Yesterday, we went to a university space science department on a Home Ed trip. We listened for an hour and a quarter to two talks. The first was fairly well done, although a little slow, with a few movie clips of rockets taking off. The second, while delivered with evident passion for the subject, was way over my head, let alone my six-year-old’s. She, who had been bored from the beginning, became increasingly restless and my middle son began to wilt. I could see time slipping away and it wasn’t hard to calculate that there wouldn’t be time for both of the practical activities which we had been promised. I was frustrated at the lack of time management and audience awareness. I debated whether to raise my hand and ask if there would still be time for both activities, I wondered if I should ask if I could take my little one for a walk. But I sat tight and hissed at her to sit still, resulting in tears. I agonised about whose needs I was putting first and whether what she needed was for me to act on her behalf or to learn good manners. Eventually we made some fab rockets and the children were thrilled with the heights reached, but I couldn’t escape the feeling that we’d wasted a lot of time feeling bored with something so potentially exciting.
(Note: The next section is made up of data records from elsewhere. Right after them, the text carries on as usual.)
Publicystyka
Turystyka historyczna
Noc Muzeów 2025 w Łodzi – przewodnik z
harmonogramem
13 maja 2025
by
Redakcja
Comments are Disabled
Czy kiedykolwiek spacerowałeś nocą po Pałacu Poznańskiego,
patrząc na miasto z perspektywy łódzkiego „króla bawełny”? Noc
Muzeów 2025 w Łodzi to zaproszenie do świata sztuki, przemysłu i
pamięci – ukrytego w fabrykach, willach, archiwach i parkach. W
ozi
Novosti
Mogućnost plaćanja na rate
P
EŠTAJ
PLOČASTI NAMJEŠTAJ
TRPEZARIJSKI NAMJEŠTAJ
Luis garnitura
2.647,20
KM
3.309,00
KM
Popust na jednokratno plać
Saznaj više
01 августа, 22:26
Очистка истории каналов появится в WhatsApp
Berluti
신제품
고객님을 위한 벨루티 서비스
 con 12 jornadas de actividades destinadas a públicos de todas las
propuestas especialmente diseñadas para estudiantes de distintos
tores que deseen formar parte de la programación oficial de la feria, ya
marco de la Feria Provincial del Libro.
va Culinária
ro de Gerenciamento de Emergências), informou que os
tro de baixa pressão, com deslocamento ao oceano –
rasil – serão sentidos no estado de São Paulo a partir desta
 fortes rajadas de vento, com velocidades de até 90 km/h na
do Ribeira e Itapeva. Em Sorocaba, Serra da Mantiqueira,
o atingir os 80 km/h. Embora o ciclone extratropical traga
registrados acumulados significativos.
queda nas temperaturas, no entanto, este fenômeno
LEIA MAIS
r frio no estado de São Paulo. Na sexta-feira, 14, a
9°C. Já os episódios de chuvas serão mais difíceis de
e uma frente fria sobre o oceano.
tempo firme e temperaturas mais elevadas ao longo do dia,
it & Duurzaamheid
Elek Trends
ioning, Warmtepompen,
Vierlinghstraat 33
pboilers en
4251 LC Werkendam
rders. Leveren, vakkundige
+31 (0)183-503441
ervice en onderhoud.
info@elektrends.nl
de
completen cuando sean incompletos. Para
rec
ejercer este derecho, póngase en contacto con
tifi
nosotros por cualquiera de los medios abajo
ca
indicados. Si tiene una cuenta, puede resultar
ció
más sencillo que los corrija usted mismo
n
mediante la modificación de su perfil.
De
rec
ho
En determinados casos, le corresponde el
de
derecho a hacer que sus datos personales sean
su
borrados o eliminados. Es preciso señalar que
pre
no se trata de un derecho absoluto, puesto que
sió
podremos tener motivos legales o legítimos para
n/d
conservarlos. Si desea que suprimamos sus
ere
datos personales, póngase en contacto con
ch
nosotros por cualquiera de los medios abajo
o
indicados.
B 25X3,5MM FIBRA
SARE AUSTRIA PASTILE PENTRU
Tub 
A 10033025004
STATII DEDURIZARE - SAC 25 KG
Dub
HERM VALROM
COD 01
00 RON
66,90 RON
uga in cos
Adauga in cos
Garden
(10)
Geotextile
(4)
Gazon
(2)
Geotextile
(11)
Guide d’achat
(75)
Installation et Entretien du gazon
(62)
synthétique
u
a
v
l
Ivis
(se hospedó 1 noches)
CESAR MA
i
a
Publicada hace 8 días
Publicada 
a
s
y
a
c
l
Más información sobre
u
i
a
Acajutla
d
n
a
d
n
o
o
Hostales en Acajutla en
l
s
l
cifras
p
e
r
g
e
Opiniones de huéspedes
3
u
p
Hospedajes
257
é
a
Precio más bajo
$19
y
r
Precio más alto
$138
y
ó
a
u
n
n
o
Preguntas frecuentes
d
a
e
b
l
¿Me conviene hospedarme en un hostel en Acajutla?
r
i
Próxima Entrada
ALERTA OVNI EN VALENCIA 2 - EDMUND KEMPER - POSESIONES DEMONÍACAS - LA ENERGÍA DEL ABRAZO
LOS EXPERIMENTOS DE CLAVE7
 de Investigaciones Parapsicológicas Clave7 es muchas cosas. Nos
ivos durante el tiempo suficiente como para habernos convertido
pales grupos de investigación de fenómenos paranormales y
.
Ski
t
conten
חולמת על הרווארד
I am beginning to put together next year’s ‘plan’. Inspired by Julie, I set the children a free-write on what they would like to do in the coming term. Following Bravewriter principles, I gave feedback and they wrote again, two days later. The ideas they have were rich and varied but I am not sure how to make puppets or how to manage them doing separate activities and still ensuring that it’s constructive. What I want to do is to allow our time to flow, to let them lead the way, with just a sprinkle of Maths and English, yet I find it so hard to be without structure or schedule, a list, if only mental, that I can tick off. There is part of me that would feel so much safer if I had workbooks, a time-table, an attitude of ‘you’ve got to learn this’; if I could see what they’d learned: text-books completed, exercise books filled, tests achieved, even though experience tells me how hollow that is.
There are times when dictatorship feels like the easy option yet I am striving, uncertainly, to value relationship over control, to trust my children and their feelings, and to allow them the freedom to grow.